• How to complete this task: First find the line with "8 AWG (FLORIN ARUBAIS)", then reproduce it and all following lines of the data to the end, exactly and with no pictures, adding nothing.

Stored items from a collection:
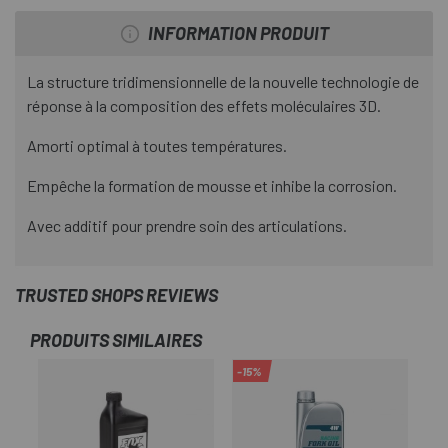
INFORMATION PRODUIT
La structure tridimensionnelle de la nouvelle technologie de
réponse à la composition des effets moléculaires 3D.
Amorti optimal à toutes températures.
Empêche la formation de mousse et inhibe la corrosion.
Avec additif pour prendre soin des articulations.
TRUSTED SHOPS REVIEWS
PRODUITS SIMILAIRES
-15%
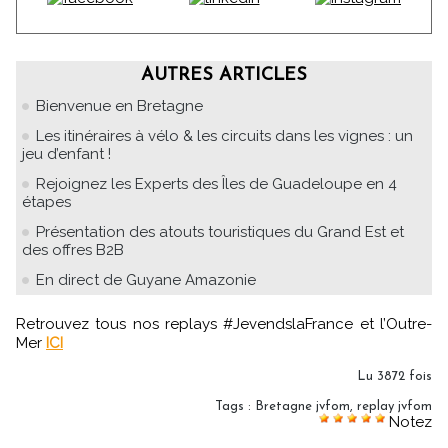
AUTRES ARTICLES
Bienvenue en Bretagne
Les itinéraires à vélo & les circuits dans les vignes : un
jeu d’enfant !
Rejoignez les Experts des Îles de Guadeloupe en 4
étapes
Présentation des atouts touristiques du Grand Est et
des offres B2B
En direct de Guyane Amazonie
Retrouvez tous nos replays #JevendslaFrance et l’Outre-
Mer
ICI
Lu 3872 fois
Tags
:
Bretagne jvfom
,
replay jvfom
Notez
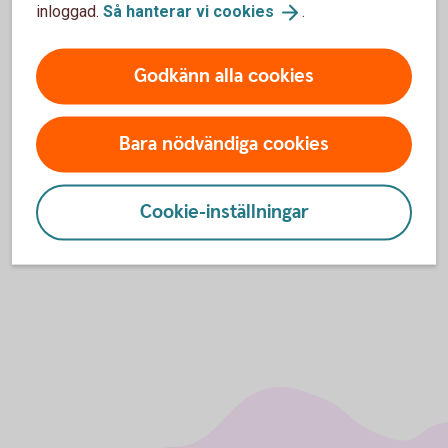
inloggad.
Så hanterar vi
cookies
.
Regler för
hälsoprövning
Godkänn alla cookies
För att se detta innehåll behöver du först
godkänna cookies för Funktioner, prestanda
Bara nödvändiga cookies
och statistik.
Inställningar för cookies
Cookie-inställningar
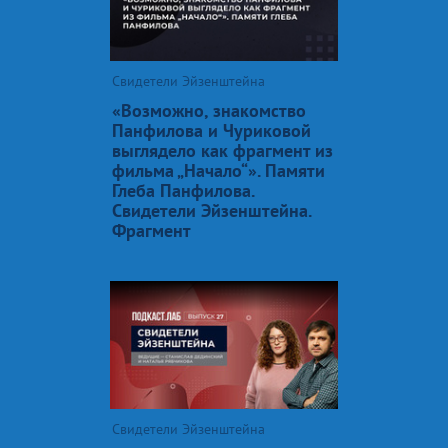
Свидетели Эйзенштейна
«Возможно, знакомство
Панфилова и Чуриковой
выглядело как фрагмент из
фильма „Начало“». Памяти
Глеба Панфилова.
Свидетели Эйзенштейна.
Фрагмент
Свидетели Эйзенштейна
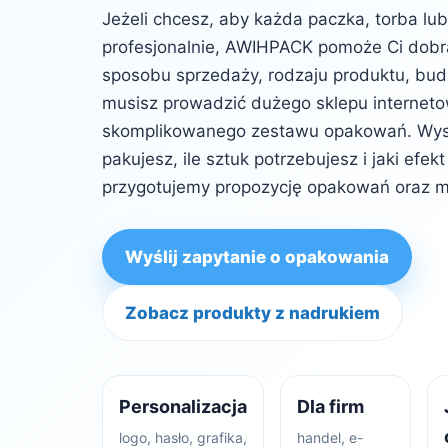
Jeżeli chcesz, aby każda paczka, torba lu
profesjonalnie, AWIHPACK pomoże Ci dob
sposobu sprzedaży, rodzaju produktu, budż
musisz prowadzić dużego sklepu internet
skomplikowanego zestawu opakowań. Wysta
pakujesz, ile sztuk potrzebujesz i jaki efe
przygotujemy propozycję opakowań oraz m
Wyślij zapytanie o opakowania
Zobacz produkty z nadrukiem
Personalizacja
Dla firm
logo, hasło, grafika,
handel, e-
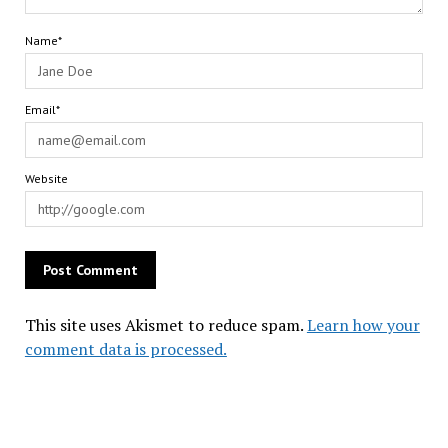
Name*
Email*
Website
This site uses Akismet to reduce spam.
Learn how your
comment data is processed.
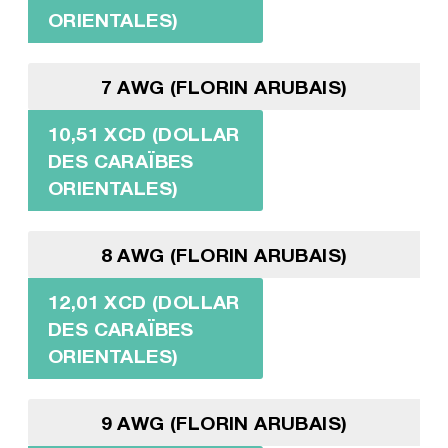
ORIENTALES)
7 AWG (FLORIN ARUBAIS)
10,51 XCD (DOLLAR
DES CARAÏBES
ORIENTALES)
8 AWG (FLORIN ARUBAIS)
12,01 XCD (DOLLAR
DES CARAÏBES
ORIENTALES)
9 AWG (FLORIN ARUBAIS)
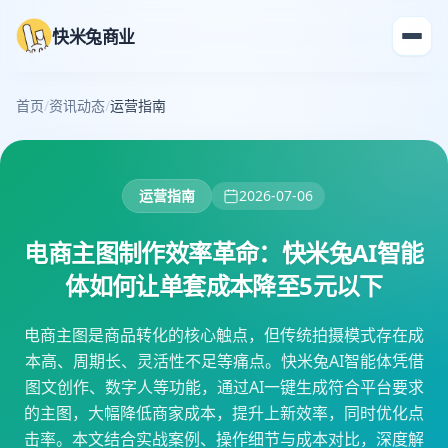
快米兔商业
首页
/
资讯动态
/
运营指南
运营指南
2026-07-06
电商主图制作效率革命：快米兔AI智能
体如何让单套成本降至5元以下
电商主图是商品转化的核心触点，但传统拍摄模式存在成
本高、周期长、灵活性不足等痛点。快米兔AI智能体凭借
图文创作、数字人等功能，通过AI一键生成符合平台要求
的主图，大幅降低商家成本，提升上新效率，同时优化点
击率。本文结合实战案例、操作细节与成本对比，深度解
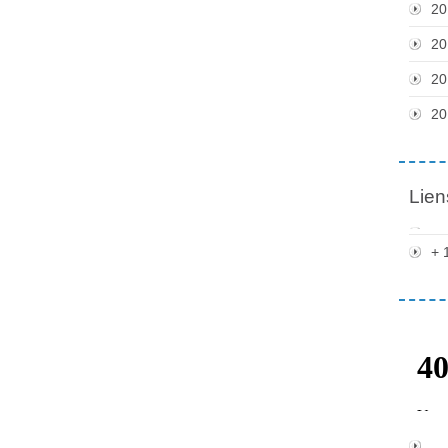
20
20
20
20
Lien
+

• Result of the exercise:
8 AWG (FLORIN ARUBAIS)
12,01 XCD (DOLLAR
DES CARAÏBES
ORIENTALES)
9 AWG (FLORIN ARUBAIS)
快米兔商业
首页
/
资讯动态
/
运营指南
运营指南
2026-07-06
电商主图制作效率革命：快米兔AI智能
体如何让单套成本降至5元以下
电商主图是商品转化的核心触点，但传统拍摄模式存在成
本高、周期长、灵活性不足等痛点。快米兔AI智能体凭借
图文创作、数字人等功能，通过AI一键生成符合平台要求
的主图，大幅降低商家成本，提升上新效率，同时优化点
击率。本文结合实战案例、操作细节与成本对比，深度解
20
20
20
20
Lien
+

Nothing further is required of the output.